Вместо ответа, несчастный Балоун закашлялся. Дело в том, что он открыл чемодан поручика Лукаша и съел его последнюю булку…
Мимо станции прошел, не останавливаясь, другой воинский поезд, битком набитый дейчмейстерами, которых посылали на сербский фронт. Они находились еще под впечатлением восторженных проводов в Вене и от самой Вены до сих пор не переставали горланить:
Принц Евгений благородный
Императору хотел
Крепость Белград возвратить.
Приказал он мост построить,
Чтобы в город пропустить
И войска и снаряженье…
Какой-то капрал с лихо закрученными кверху усами, опираясь локтями на солдат, сидевших в дверях вагона, и свесив ноги наружу, высовывался вперед, размахивал в такт руками и во все горло орал:
Мост построили отличный
Для обоза и для пушек —
Переправу чрез Дунай.
Возле города Землина
Мы разбили крепкий лагерь.
Чтобы сербов выгнать вон…
В этот момент он потерял равновесие, вылетел вагона и со всего размаха напоролся животом на рычаг железнодорожной стрелки, на котором и остался висеть. Поезд между тем промчался дальше, а в задних вагонах затянули новую песню:
Граф Радеикий славно дрался
И врагов прогнать поклялся
Из Ломбардии весной.
Мы в Вероне долго ждали…
Подкрепленья нам прислали.
Тут стал действовать герой…
Пронзенный каким-то дурацким рычагом стрелки, воинственный капрал был уже мертв. Вскоре возле него на часах встал какой-то молоденький солдатик команды, охранявшей станцию. Он с большой серьезностью исполнял порученное ему задание. С примкнутым к ружью штыком, он стоял, вытянувшись возле стрелки, с таким победоносным видом, будто трагическая смерть капрала на стрелке была делом его рук.
Так как это был мадьяр, он стал кричать во все горло, когда люди 91-го полка из маршевого батальона захотели взглянуть на мертвого:
— Не подходи! Нельзя! Начальство не велит!

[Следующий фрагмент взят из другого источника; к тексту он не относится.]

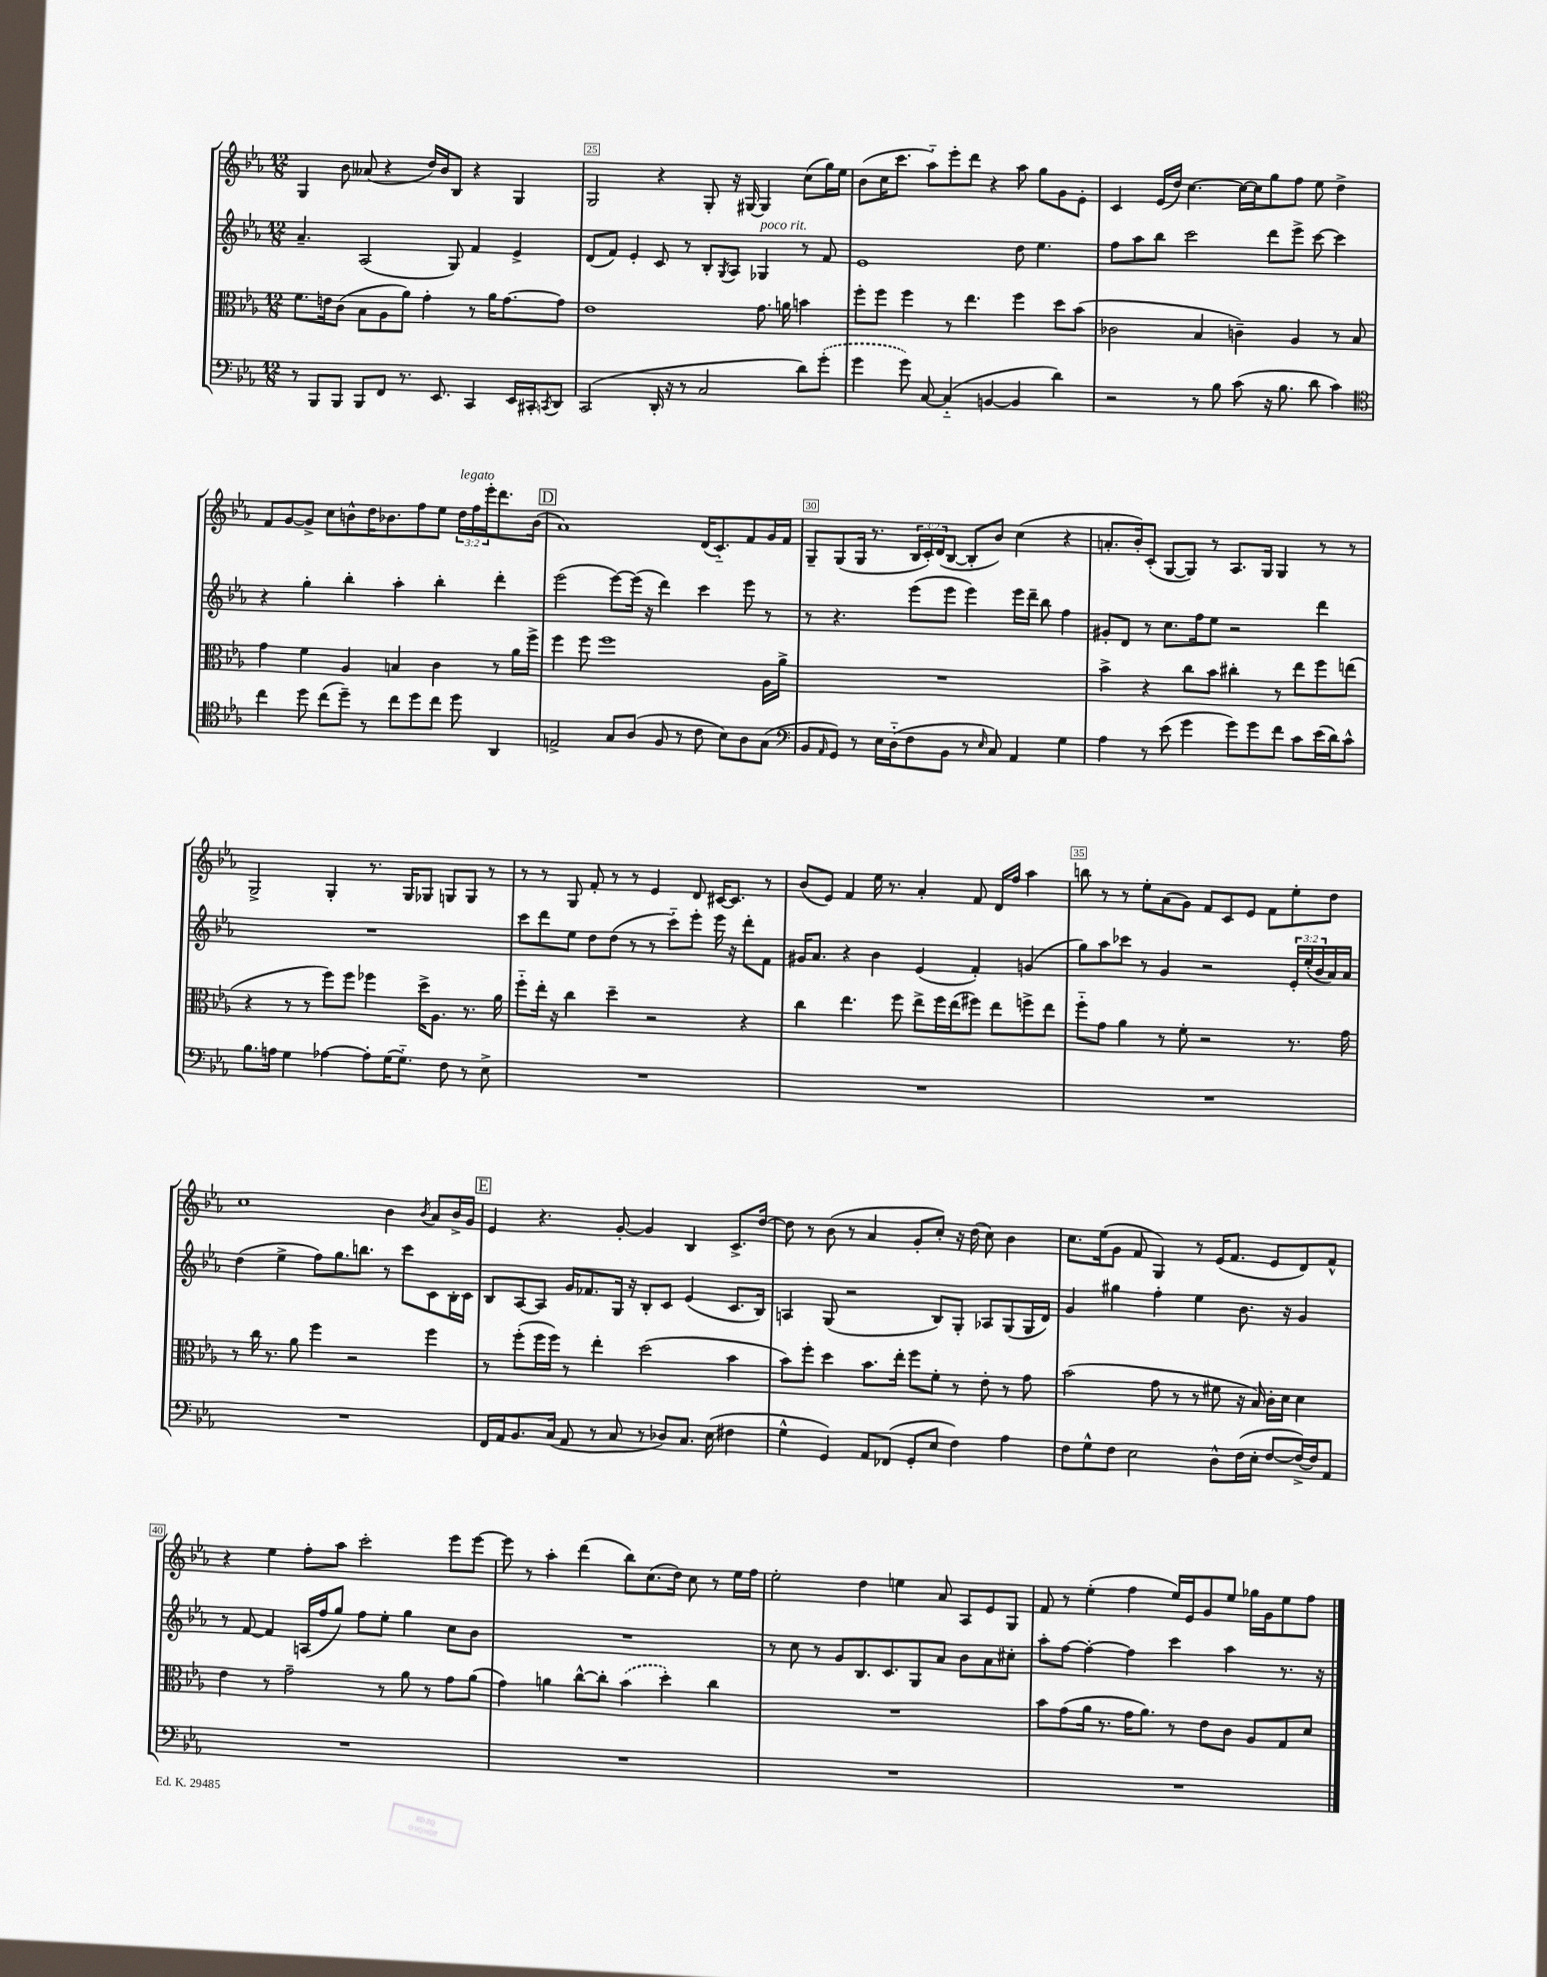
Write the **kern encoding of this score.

**kern	**kern	**kern	**kern
*part4	*part3	*part2	*part1
*staff4	*staff3	*staff2	*staff1
*clefF4	*clefC3	*clefG2	*clefG2
*k[b-e-a-]	*k[b-e-a-]	*k[b-e-a-]	*k[b-e-a-]
*M12/8	*M12/8	*M12/8	*M12/8
=24	=24	=24	=24
8r	8.f\L	4.a-~/	4G/
8BBB-/L	.	.	.
.	16en\k	.	.
8BBB-/J	(8c\J	.	8b-\
8BBB-/L	8B-\L	(2A-/	(8a--X/
8FF/J	8A-\	.	4r
8.r	8a-\J)	.	.
.	4g'\	.	16dd/LL)
8.EE-/	.	.	16b-/J
.	.	8G/)	8B-/J
4CC/	8r	4f/	4r
.	16a-\KL	.	.
.	[8.g\	.	.
16EE-/LL	.	4e-^/	4G/
16CC#X'/J	.	.	.
8qCCn/	.	.	.
8DD/J	8g\J]	.	.
=25	=25	=25	=25
(2CC/	1e-	(8d/L	2G/
.	.	8f/J)	.
.	.	4e-'/	.
16DD'/	.	8c/	4r
16r	.	.	.
8r	.	8r	.
2C/	.	8B-'/L	8G'/
.	.	8qG/	.
.	.	8A-/J	16r
.	.	.	[16G#X/
!	!	!LO:TX:a:i:t=poco rit.	!
.	8.g\	4G-X/	4G#/]
.	16an\	.	.
8d\L)	4bn\	8r	(8cc\L
(8g'\J	.	8f/	16gg\L)
.	.	.	16ee-\JJ
=26	=26	=26	=26
4g\	8ff'\L	1e-	(8b-\L
.	8ff\J	.	16cc\K
.	.	.	8.ccc\J
8g\)	4ff\	.	.
[8C/	.	.	8aa-\L)
(4C/]	8r	.	8eee-'\
.	4.ee-\	.	8ddd\J
[4BBn/	.	.	4r
4BB/]	4ff\	8dd\	8aa-\
.	.	4.ee-\	8gg\L
4d\)	8dd\L	.	8g\
.	(8b-\J	.	8e-'\J
=27	=27	=27	=27
2r	2c-X\	8ff\L	4c/
.	.	8aa-\	.
.	.	8bb-\J	(16e-/LL
.	.	.	16dd/JJ)
.	.	2ccc\	[4.cc\
8r	4B-/	.	.
8B-\	.	.	.
(8c\	4cn~\)	.	16cc\LL_
.	.	.	16cc\J]
16r	.	8ddd\L	8gg\
8.B-\	.	.	.
.	4A-/	8eee-^\J	8ff\J
8d\	.	[8ccc\	8ee-\
4c\)	8r	4ccc\]	4dd^\
.	8B-/	.	.
!!LO:LB:g=z
=28	=28	=28	=28
*clefC4	*	*	*
4cc\	4g\	4r	8f/L
.	.	.	[8g/
8dd\	4f\	4gg'\	8g^/J]
(8cc\L	.	.	8cc\L
8dd~\J)	4A-/	4bb-'\	8bn^^\
8r	.	.	16dd\K
.	.	.	8.b-X\
8cc\L	4Bn/	4aa-'\	.
8dd\	.	.	8ff\
8cc\J	4c\	4bb-'\	8ee-\J
!	!	!	!LO:TX:a:i:t=legato
8dd\	.	.	24dd\LL
.	.	.	24ff\
.	.	.	24eee-'\J
4AA-/	8r	4ddd'\	8.ddd\
.	16a-\LL	.	.
.	16ff^\JJ	.	(16b-\Jk
!!LO:REH:place=s1:t=D
=29	=29	=29	=29
2En^/	4ff\	(2eee-\	1a-)
.	8ff\	.	.
.	1ff	.	.
8G/L	.	[8eee-\L)	.
(8A-/J	.	(16eee-\Jk]	.
.	.	16r	.
8F/	.	4ddd\)	.
8r	.	.	.
8c\	.	4ccc\	(16d/KL
.	.	.	8.c/)
8B-\L)	.	.	.
8A-\	.	8eee-\	8f/
(8G\J	16A-\LL	8r	16g/L
.	16a-^\JJ	.	16f/JJ
=30	=30	=30	=30
*clefF4	*	*	*
8BB-/L	1.r	8r	8G~/L
16qqAA-/	.	.	.
8GG/J)	.	4.r	(8G/
8r	.	.	16G/Jk
.	.	.	8.r
16E-\LL	.	.	.
(16D\J	.	.	.
8F\	.	(8eee-\L	24B-/LL
.	.	.	24c'/)
.	.	.	(24d/J
8BB-\J	.	8eee-\J	[8B-/J
8r	.	4eee-\)	8B-'/L]
16qqE-/	.	.	.
8C/)	.	.	8b-/J)
4AA-/	.	16eee-\LL	(4cc\
.	.	16ddd~\JJ	.
.	.	8bb-\	.
4G\	.	4ff\	4r
=31	=31	=31	=31
4A-\	4b-^\	8g#X'/L	8.an'/L
.	.	8d/J	.
.	.	.	16b-'/k)
8r	4r	8r	(8c'/J
(8e-\	.	8.cc\L	[8G/L
4g\	8cc\L	.	8G/J])
.	.	16ff\k	.
.	8b-\J	8ee-\J	8r
8g\L)	4cc#X'\	2r	8.A-/L
8g\	.	.	.
.	.	.	16G/Jk
8f\J	8r	.	4G/
8c\L	8ee-\L	.	.
(16e-\L	8ff\	4ddd\	8r
16d\J)	.	.	.
8c^^\J	(8een\J	.	8r
!!LO:LB:g=z
=32	=32	=32	=32
8.B-\L	4r	1.r	2G^/
16An\Jk	.	.	.
4G\	8r	.	.
.	8r	.	.
[4A-X\	8ff\L)	.	4G'/
.	8ff\J	.	.
8A-'\L]	4ff-X\	.	8.r
(16G\K	.	.	.
8.G\J)	.	.	16G/KL
.	16dd^\KL	.	8G-X/J
.	8.A-\J	.	.
8F\	.	.	8Gn/L
8r	8.r	.	8G/J
8E-^\	.	.	8r
.	16a-\	.	.
=33	=33	=33	=33
1.r	8ff\L	8ccc\L	8r
.	16ee-'\Jk	8ddd\	8r
.	16r	.	.
.	4cc\	8ee-\J	8G/
.	.	8dd\L	8f'/
.	4dd~\	(8dd\J	8r
.	.	8r	8r
.	2r	8r	4e-/
.	.	8ccc\L)	.
.	.	8eee-'\J	8d/
.	.	16eee-\	[16c#X/KL
.	.	16r	8.c#/J]
.	4r	8ddd'\L	.
.	.	8f\J	8r
=34	=34	=34	=34
1.r	4cc\	16g#X/KL	(8b-/L
.	.	8.a-/J	.
.	.	.	8e-/J)
.	4.ee-\	4r	4f/
.	.	4b-\	16ee-\
.	.	.	8.r
.	8ff\	.	.
.	8ee-^\L	(4e-/	4a-'/
.	16ff\L	.	.
.	(16ee-\J	.	.
.	8ff#X\J)	4f'/)	8f/
.	8ee-\L	.	16d/LL
.	.	.	16ff/JJ
.	8ffn^\	(4gn/	4aa-\
.	8ee-\J	.	.
=35	=35	=35	=35
1.r	8ff\L	8gg\L)	8bbn\
.	8g\J	8aa-\	8r
.	4a-\	8ccc-X\J	8r
.	.	8r	8ee-'\L
.	8r	4g/	(8a-\
.	8f'\	.	8g\J)
.	2r	2r	8f/L
.	.	.	8c/
.	.	.	8e-/J
.	.	.	8f\L
.	8.r	24e-'/LL	8ee-'\
.	.	(24ee-'/	.
.	.	24b-/	.
.	.	16a-/)	8dd\J
.	16g\	16a-/JJ	.
!!LO:LB:g=z
=36	=36	=36	=36
1.r	8r	(4dd\	1cc
.	16cc\	.	.
.	8.r	.	.
.	.	4ee-^\	.
.	8a-\	.	.
.	4ff\	8ff\L)	.
.	.	8.gg\	.
.	2r	.	.
.	.	8.bbn\J	.
.	.	8r	4b-\
.	.	8ccc\L	.
.	.	.	8qb-/
.	4ff\	8c\	8a-/L
.	.	16B-'\L	16b-^/L
.	.	16c\JJ	16g/JJ
!!LO:REH:place=s1:t=E
=37	=37	=37	=37
16FF/LL	8r	8B-/L	4e-/
16AA-/J	.	.	.
8.BB-/	(8ff'\L	[8A-/	.
.	16ff\L	8A-/J]	4.r
(16C/Jk	16ff\JJ)	.	.
8AA-/	8r	16g/KL	.
.	.	8.f-X/	.
8r	4ee-'\	.	.
8C/	.	16G/Jk	[8g'/
.	.	16r	.
8r	(2dd\	8B-'/L	4g/]
8D-X/L)	.	8c/J	.
8.C/J	.	(4e-/	4B-/
(16E-\	.	.	.
4F#X\	4b-\	8.c/L	8.c^/L
.	.	16B-/Jk)	[16dd/Jk
=38	=38	=38	=38
4G^^\	8b-\L)	4An/	8dd\]
.	8ff'\J	.	8r
4GG/)	4dd\	(8G/	(8b-\
.	.	2r	8r
8AA-/L	8.b-\L	.	4a-/
(8FF-X/J	.	.	.
.	16ee-'\Jk	.	.
8GG'/L	8ff\L	.	8g'/L
8E-/J	8f'\J	8B-/L)	8cc'/J)
4F\)	8r	8G'/J	16r
.	.	.	(16dd\
.	8e-'\	8A-X/L	8cc\)
4A-\	8r	(8G/	4b-\
.	8g\	16G/L	.
.	.	16d/JJ)	.
=39	=39	=39	=39
8F\L	(2b-\	4g/	8.cc\L
8G^^\	.	.	.
.	.	.	(16ee-\k
8F\J	.	4gg#X\	8g\J
2E-\	.	.	8f/
.	8g\	4ff'\	4G/)
.	8r	.	.
.	8r	4ee-\	8r
8D^^\L	8f#X\	.	(16e-/KL
.	.	.	8.f/J
(16F\L	16r	8.b-\	.
16E-'\JJ	16B-/)	.	.
[8F/L	16c'\LL	.	8e-/L
.	16d\JJ	16r	.
16F^/L_)	4d\	4g/	8d/)
16F/J]	.	.	.
8AA-/J	.	.	8f^^/J
!!LO:LB:g=z
=40	=40	=40	=40
1.r	4e-\	8r	4r
.	.	[8f/	.
.	8r	4f/]	4ee-\
.	2g~\	.	.
.	.	(16An/LL	8ff'\L
.	.	16ff/J	.
.	.	8gg/J)	8aa-\J
.	.	8ff\L	2ccc'\
.	8r	8ee-'\J	.
.	8a-\	4gg\	.
.	8r	.	.
.	8g\L	8cc\L	8eee-\L
.	(8a-\J	8b-\J	[8eee-\J
=41	=41	=41	=41
1.r	4g\)	1.r	8eee-\]
.	.	.	8r
.	4an\	.	4aa-'\
.	[8cc^^\L	.	(4ddd\
.	8cc'\J]	.	.
.	(4b-\	.	8bb-\L)
.	.	.	(8.cc\
.	4dd'\)	.	.
.	.	.	16dd\Jk)
.	.	.	8cc\
.	4cc\	.	8r
.	.	.	16ee-\LL
.	.	.	16ff\JJ
=42	=42	=42	=42
1.r	1.r	8r	2ee-'\
.	.	8cc\	.
.	.	8r	.
.	.	8g/L	.
.	.	8.B-/	4dd\
.	.	8.c/	.
.	.	.	4een\
.	.	8G/	.
.	.	8a-/J	8a-/
.	.	8b-\L	8A-/L
.	.	8a-\	8e-/
.	.	8cc#X'\J	8G/J
=43	=43	=43	=43
1.r	8b-\L	8aa-'\L	8f/
.	(8g\	[8ff\J	8r
.	16a-\Jk	4ff'\_	(4ee-'\
.	8.r	.	.
.	16g\KL	4ff\]	4ff\
.	8.a-\J)	.	.
.	8r	4ccc\	16ee-/LL)
.	.	.	16e-/J
.	8e-\L	.	8g/
.	8c\J	4aa-\	8ee-/J
.	8A-/L	.	16gg-X\LL
.	.	.	16g\J
.	8G/	8.r	8ee-\
.	8d/J	.	8ff\J
.	.	16r	.
==	==	==	==
*-	*-	*-	*-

— Этот, по крайней мере, уж все перетерпел, — заметил бравый солдат Швейк, тоже, конечно, бывший среди любопытных, — а это имеет свои преимущества, потому что если человек получил свою порцию железа в живот здесь, то, по крайней мере, все знают, где его похоронили. Хорошо, что это случилось у самой станции и что не придется искать его могилу на всех театрах воины.
—Он очень аккуратно напоролся, — добавил Швейк с видом знатока, осмотрев мертвого капрала еще и с другой стороны. — У него все кишки остались в штанах.
— Нельзя, не подходи! — крикнул молодой мадьярский солдатик. — Начальство не приказало!
Вдруг позади Швейка раздался строгий голос:
— Что вы тут делаете?
Швейк отдал честь. Перед ним стоял кадет Биглер.
— Так точно, господин кадет, мы смотрим покойника.
— А какую вы тут ведете агитацию? Какое вам до всего этого дело?
— Никак нет, господин кадет, — с достоинством ответил Швейк, — я нигде не веду никакой агитации.
Позади них несколько солдат засмеялись, и вперед выступил Ванек.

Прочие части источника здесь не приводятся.